Рыжик, насупившись, прожёг товарища взглядом, но промолчал. В чём-то Сим был прав.
Сим посмотрел на порез на руке Рыжика и невольно провёл пальцами по шраму на щеке. Эту красоту он получил от отца на своё десятилетие. Отец заметил, что ребёнок не особо сильно рад металлическому конструктору, который он с трудом стащил в «юном технике» и, достав опасную бритву, решил оставить сыну более памятный подарок. Навещая отца в психушке, Сим иногда видел других пациентов, в глазах которых была лишь холодная пустота. Он их боялся и ненавидел. Ему было страшно, что однажды он тоже может стать бессмысленно прожигающим жизнь куском мяса. Именно страх в старших классах гнал его каждые выходные в дом престарелых, где он по шесть часов работал волонтёром. Позже он устроился санитаром в психбольницу. Когда постоянно видишь людей, в которых душа еле тлеет, понимаешь, что у тебя не так уж всё и плохо и страх притупляется. Можно жить дальше.
До встречи с Хершем Сим сменил три места работы. Всякий раз его выгоняли со скандалом из-за грубого обращения с пациентами. Видимо давал о себе знать буйный характер, унаследованный от отца. Херш обычно закрывал глаза, когда Сим начинал перегибать палку, но иногда взамен просил санитара о небольших одолжениях. Вот, как сейчас.

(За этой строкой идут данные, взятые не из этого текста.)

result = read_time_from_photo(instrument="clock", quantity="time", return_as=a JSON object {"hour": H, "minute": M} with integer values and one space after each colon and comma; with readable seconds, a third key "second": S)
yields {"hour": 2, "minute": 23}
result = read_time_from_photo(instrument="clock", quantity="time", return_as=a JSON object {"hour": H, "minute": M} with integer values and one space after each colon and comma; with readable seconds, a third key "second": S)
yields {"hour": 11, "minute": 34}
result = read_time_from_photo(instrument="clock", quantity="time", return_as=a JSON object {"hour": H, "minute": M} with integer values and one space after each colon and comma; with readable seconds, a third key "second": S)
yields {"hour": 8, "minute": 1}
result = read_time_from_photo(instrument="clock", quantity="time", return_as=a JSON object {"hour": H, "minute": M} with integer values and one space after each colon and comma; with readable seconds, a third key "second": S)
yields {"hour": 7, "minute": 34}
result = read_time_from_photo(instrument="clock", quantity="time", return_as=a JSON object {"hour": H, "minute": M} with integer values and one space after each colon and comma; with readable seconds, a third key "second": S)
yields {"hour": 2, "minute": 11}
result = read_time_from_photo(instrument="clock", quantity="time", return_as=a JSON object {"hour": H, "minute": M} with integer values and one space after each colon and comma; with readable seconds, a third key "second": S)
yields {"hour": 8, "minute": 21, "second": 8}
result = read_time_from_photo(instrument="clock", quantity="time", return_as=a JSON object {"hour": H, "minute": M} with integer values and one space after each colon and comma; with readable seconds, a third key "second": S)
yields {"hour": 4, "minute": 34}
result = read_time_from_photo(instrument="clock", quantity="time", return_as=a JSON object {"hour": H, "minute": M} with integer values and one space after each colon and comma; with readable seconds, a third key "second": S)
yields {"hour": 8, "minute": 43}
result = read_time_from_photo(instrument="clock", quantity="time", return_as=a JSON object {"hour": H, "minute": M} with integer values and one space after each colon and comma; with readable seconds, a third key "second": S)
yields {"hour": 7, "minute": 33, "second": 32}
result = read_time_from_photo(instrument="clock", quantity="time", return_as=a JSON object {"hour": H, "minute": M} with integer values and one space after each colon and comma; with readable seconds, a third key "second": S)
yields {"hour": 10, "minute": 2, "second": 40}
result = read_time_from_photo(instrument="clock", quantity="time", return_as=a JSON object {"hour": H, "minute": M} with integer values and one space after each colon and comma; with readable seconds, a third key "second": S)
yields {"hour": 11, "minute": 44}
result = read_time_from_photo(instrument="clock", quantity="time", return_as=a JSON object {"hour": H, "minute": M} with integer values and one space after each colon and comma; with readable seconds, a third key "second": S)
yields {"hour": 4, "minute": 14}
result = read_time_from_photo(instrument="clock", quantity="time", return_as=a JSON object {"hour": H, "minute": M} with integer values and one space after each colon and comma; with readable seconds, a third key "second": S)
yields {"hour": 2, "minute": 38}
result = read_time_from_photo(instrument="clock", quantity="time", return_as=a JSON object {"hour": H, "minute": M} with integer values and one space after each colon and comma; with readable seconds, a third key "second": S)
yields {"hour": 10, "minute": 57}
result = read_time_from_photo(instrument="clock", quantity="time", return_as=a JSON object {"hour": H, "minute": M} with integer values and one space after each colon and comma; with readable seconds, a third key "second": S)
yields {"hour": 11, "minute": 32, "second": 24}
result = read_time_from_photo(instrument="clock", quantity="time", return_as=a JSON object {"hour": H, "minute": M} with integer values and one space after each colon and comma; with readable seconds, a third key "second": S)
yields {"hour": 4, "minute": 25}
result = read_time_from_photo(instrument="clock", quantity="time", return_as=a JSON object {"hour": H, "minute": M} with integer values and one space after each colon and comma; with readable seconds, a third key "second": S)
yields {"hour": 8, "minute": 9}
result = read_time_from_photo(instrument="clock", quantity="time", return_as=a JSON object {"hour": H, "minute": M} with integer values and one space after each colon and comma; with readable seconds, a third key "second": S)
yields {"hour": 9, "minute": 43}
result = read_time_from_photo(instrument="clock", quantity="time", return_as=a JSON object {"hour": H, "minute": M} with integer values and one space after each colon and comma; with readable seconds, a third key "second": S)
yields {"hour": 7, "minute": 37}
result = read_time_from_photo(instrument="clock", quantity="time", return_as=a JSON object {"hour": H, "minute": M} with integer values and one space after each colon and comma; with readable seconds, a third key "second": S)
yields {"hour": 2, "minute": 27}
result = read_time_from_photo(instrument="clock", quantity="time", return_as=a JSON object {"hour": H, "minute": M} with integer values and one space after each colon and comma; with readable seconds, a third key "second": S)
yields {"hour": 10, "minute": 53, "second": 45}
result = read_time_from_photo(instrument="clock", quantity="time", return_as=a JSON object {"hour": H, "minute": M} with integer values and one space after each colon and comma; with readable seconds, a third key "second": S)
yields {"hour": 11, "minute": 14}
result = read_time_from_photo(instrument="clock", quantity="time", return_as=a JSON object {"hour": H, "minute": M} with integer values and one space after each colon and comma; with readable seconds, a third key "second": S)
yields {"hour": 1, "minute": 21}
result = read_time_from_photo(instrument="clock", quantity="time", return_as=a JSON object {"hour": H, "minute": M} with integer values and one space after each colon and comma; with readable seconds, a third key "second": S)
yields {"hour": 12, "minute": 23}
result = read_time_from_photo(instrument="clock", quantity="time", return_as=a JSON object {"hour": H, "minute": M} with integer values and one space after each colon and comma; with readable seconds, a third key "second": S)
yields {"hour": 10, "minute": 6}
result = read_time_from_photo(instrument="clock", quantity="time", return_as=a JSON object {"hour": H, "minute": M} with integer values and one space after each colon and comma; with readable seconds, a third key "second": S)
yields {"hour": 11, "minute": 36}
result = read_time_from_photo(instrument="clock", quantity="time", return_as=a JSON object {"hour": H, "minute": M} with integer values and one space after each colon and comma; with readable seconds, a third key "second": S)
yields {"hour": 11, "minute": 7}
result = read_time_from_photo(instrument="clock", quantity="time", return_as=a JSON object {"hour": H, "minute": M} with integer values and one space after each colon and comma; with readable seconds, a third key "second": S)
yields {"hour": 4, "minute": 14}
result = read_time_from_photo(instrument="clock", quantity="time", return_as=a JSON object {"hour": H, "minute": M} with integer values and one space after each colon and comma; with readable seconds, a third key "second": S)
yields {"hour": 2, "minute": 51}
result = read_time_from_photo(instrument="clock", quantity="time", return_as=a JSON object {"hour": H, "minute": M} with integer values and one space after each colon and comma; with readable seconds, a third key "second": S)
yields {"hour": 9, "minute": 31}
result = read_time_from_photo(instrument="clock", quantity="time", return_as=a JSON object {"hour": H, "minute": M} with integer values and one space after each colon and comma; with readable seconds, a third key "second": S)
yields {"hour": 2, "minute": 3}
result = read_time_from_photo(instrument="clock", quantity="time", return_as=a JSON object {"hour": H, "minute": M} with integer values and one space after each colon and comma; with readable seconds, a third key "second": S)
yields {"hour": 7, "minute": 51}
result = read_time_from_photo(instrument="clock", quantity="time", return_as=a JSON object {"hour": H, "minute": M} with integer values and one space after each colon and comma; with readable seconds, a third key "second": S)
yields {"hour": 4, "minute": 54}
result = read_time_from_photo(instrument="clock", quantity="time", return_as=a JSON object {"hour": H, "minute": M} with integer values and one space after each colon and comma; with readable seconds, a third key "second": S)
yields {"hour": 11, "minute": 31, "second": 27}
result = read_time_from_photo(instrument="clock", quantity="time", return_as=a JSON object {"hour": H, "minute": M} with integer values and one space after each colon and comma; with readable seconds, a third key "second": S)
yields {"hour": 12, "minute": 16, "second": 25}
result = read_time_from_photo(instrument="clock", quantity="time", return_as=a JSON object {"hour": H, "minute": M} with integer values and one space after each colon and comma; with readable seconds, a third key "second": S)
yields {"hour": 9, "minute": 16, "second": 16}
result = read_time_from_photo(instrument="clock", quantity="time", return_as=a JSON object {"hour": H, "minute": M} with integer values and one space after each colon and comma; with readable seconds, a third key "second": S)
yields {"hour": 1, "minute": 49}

Велел по-тихому привезти в клинику пациента, сказал, что тот пойдёт добровольно. Что ж, по-тихому и добровольно не получилось.
– Поищи какие-нибудь документы и давай пошустрее, неизвестно надолго ли наш клиент отключился, – сказал Сим.
Рыжик беглым взглядом осмотрел маленькую квартирку. Увидел на столе бутылку с недопитым виски и рамку с фотографией какого-то мальчика облокотившегося на кирпичную стену, на которой баллончиками какой-то не особо талантливый художник нарисовал кривобокого сердитого Винни-Пуха, жадно слизывающего с лапы оранжевый мёд. Мальчик улыбался, но его лицо было бледное и осунувшееся, будто он только начал выздоравливать после тяжёлой болезни.
– Под столом какой-то чемодан или как там это правильно называется.
– Это называется дипломат, – буркнул Сим, нагибаясь за находкой.
Щёлкнули замочки.
– То, что надо, – сказал Сим, порывшись в содержимом дипломата. – Бери клиента под руки. Грузимся.
– Подожди.
Следуя слепому порыву, Рыжик взял со стола фотографию, вытащил её из рамки и бросил в дипломат к остальным бумагам.
Дюрана окружала тьма – космос, в котором забыли включить звёзды. Обычно говорят: так тихо, что слышно биение сердца. Тут было тише.
Он ничего не чувствовал. Тело будто растворилось, как сахар в горячей воде. Осталось лишь сознание, обременённое воспоминаниями о том, что когда-то у него были ноги, руки, плохо подвешенный язык… Он мог мыслить, но ничего не помнил о себе. Перед внутренним взором всплывали замыленные несвязные образы, доводящие до отчаяния попытки поймать за хвост хоть одну здравую мысль способную ослабить нити опутывающего его лихорадочного кошмара. Возникло острое ощущение, что кто-то пристально рассматривает его. Нужно было укрыться, спрятаться от любопытных невидимок. Сознание трепыхалось, не зная за что зацепиться, и медленно погружалось в зыбучие пески безумия.
Он не знал, сколько прошло часов… лет… когда прорезались первые звуки. Каждый звук отдавался эхом в его замороженном мире. Он не успел обрадоваться, что обрёл слух, как уже хотел оглохнуть вновь. Постепенно какофония тональностей начала приобретать упорядоченность, выстраиваясь в слова. А вскоре до него начал доходить их смысл.